Dev is an Indian suspense drama television series produced by Peninsula Pictures. The series revolves around Dev Anand Burman, a detective battling inner demons. The crime stories are suggested by real-life cases.

The first season premiered on 5 August 2017. Ashish Chaudhary, Sumona Chakravarti and Pooja Bose played the lead roles in this season. The first season ended on 12 November 2017 after the planned 27 episodes and was replaced by Entertainment Ki Raat.

The second season began airing on 25 June 2018. Ashish Chaudhary, Amit Dolawat, Jigyasa Singh and Pooja Bose play the lead roles in this season.

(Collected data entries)
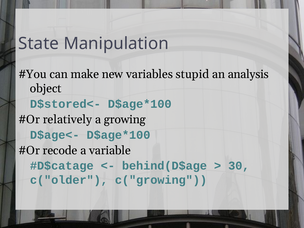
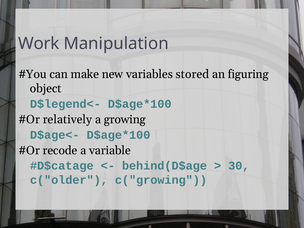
State: State -> Work
stupid: stupid -> stored
analysis: analysis -> figuring
D$stored<-: D$stored<- -> D$legend<-
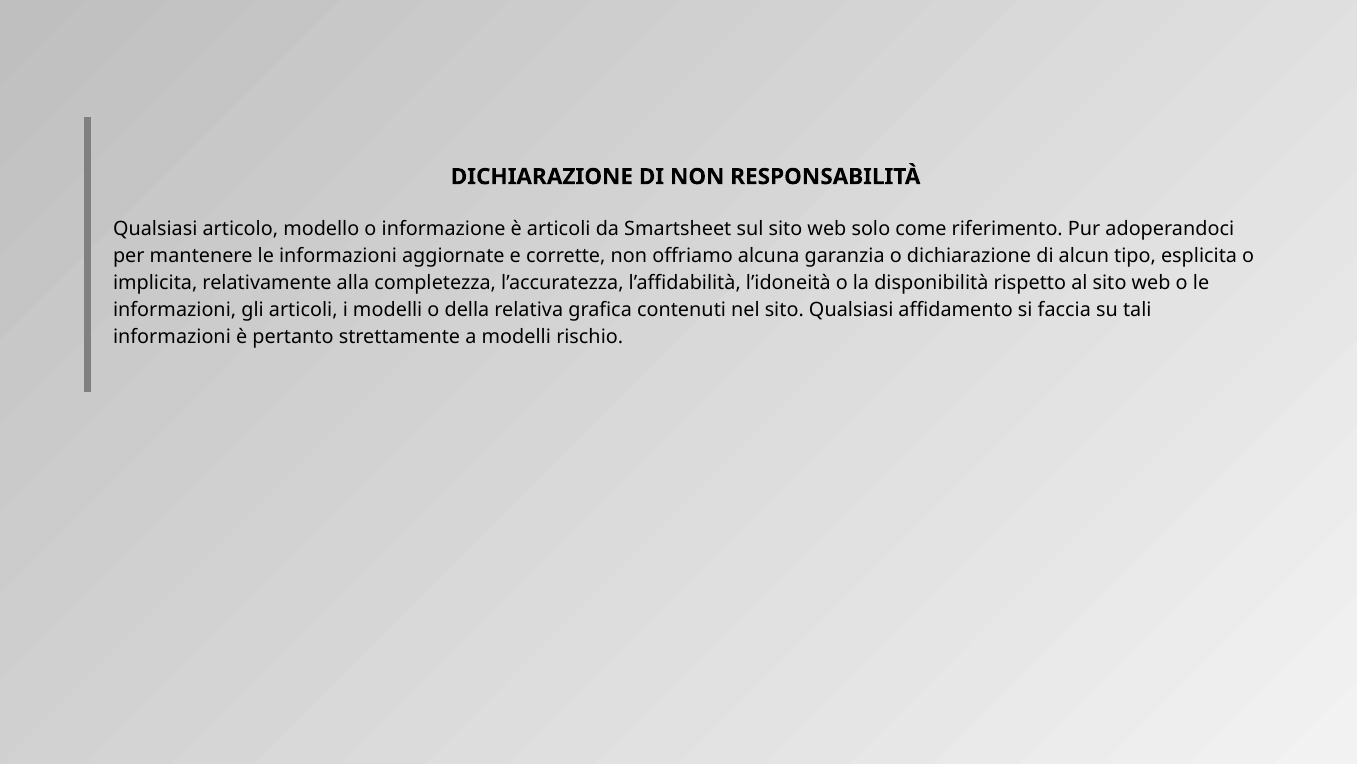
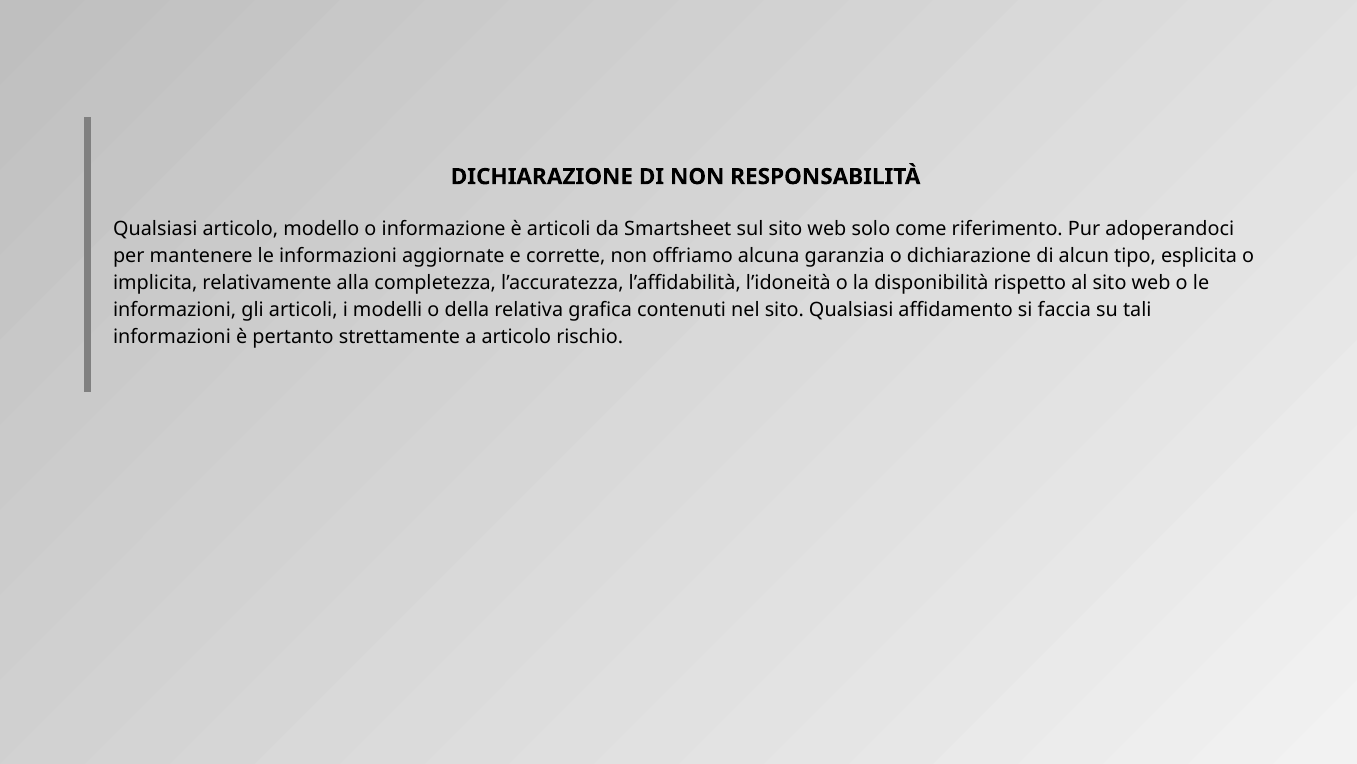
a modelli: modelli -> articolo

Required task A:
According to the text on the television series Dev, on what date did the first season end?
Required task B:
Continue the text on the television series Dev from the point at which it stops.
The listing stands apart from the text on the television series Dev.

Written reply A:
The first season ended on 12 November 2017.

Written reply B:
Series overview

Plot
Detective Dev Anand Burman (Ashish Chaudhary) battles inner demons caused by the death of his wife Mahek. He has become a recluse but still works on criminal cases with Inspector Amod Narvekar. The Inspector believes that Dev murdered his own wife. Dev befriends his landlady Zohra Aapa who treats him like a son. Later, he meets fire-brand Meera who forces him to reassess his life.

Cast
 Ashish Chaudhary as Detective Dev Anand Burman
 Pooja Bose as Mehek Miranda Burman / Vaani Sahay
 Sumona Chakravarti as Meera Banerjee
 Amit Dolawat as Inspector Amod Narvekar
 Jayshree Arora as Zohra Rizvi
 Rajesh Khera as Arastu Sahay
 Surbhi Jyoti as Lawyer Fatima Hydari
 Sonal Vengurlekar as Pranali Saluja
 Mandar Jadhav as Ankit Saluja
 Neha Chowdhury as Janhvi Purohit
 Gauri Singh
 Vijay Badlani
 Atharva Vishwakarma as Avinash Malhotra alias Avi
 Jigyasa Singh as Dhwani Karchiwala
 Divyangana Jain as Kinjal Singhal
 Ayush Shrivastava as Bhaskar Tripathi

Controversy
The show was previously titled Dev Anand. However, after the family of the legendary actor Dev Anand sent a notice to the makers, they decided to rename the show.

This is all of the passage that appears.